Problem details — What is the number of lines in the records that contain "Right"? Give only that number.

Top of Records for the task

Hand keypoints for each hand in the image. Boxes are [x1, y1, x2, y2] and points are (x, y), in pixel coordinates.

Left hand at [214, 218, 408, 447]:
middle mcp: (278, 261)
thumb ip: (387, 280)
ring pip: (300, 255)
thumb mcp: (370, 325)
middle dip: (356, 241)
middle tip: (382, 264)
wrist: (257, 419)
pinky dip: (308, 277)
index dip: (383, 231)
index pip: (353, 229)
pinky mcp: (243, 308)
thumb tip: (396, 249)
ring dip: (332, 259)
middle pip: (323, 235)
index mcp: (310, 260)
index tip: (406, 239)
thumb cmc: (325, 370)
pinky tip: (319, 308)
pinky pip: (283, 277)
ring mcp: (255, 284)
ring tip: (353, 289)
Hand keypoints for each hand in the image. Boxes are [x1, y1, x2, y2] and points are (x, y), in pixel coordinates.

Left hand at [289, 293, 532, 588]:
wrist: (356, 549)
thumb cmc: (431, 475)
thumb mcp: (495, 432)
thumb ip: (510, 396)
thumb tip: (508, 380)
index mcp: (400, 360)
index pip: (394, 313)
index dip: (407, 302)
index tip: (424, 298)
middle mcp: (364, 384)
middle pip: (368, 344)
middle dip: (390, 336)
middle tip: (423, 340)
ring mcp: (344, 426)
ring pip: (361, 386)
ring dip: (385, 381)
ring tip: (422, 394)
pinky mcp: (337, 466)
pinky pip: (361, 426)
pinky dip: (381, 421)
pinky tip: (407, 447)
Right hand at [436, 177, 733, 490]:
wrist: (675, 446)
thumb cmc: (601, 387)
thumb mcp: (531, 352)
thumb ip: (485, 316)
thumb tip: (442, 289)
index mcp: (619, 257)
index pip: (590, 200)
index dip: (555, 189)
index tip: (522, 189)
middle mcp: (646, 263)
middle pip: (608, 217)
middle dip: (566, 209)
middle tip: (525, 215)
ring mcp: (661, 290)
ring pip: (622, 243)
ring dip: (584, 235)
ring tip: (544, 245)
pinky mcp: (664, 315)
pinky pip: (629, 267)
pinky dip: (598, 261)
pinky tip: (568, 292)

Bottom of Records for the task
Top of Records for the task

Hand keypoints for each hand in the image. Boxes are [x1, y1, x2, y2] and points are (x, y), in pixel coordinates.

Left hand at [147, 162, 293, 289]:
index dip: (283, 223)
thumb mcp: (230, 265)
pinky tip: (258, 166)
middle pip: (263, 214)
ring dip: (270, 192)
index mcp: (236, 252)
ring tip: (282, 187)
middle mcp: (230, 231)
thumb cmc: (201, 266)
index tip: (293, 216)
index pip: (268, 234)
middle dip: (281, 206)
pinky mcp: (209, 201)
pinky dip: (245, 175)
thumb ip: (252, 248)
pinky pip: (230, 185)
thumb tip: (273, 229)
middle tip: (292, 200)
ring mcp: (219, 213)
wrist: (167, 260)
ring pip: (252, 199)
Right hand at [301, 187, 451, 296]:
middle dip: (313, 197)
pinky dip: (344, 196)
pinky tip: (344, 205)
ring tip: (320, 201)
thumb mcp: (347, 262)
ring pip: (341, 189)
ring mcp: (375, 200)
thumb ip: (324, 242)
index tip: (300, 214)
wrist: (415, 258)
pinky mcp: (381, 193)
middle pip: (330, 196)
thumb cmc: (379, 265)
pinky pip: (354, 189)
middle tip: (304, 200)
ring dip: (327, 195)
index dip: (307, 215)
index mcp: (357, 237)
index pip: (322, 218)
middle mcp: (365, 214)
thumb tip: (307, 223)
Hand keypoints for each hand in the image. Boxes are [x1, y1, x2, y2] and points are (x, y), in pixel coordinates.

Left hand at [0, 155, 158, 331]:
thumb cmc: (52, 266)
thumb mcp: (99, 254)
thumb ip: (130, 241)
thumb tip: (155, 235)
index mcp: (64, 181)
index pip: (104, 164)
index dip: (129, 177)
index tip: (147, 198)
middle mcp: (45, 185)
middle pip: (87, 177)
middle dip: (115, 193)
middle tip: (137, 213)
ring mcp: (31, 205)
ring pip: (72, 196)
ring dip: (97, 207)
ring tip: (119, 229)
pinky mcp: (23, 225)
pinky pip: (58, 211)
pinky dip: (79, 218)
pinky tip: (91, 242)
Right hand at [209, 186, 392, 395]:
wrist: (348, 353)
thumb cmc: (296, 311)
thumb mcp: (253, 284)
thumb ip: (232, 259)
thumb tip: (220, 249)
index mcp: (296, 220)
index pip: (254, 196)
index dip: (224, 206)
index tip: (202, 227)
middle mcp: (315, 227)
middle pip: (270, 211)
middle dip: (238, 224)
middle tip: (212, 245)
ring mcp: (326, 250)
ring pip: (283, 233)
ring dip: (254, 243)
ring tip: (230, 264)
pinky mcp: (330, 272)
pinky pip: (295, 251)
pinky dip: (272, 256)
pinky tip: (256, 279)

Bottom of Records for the task

Written answer — 3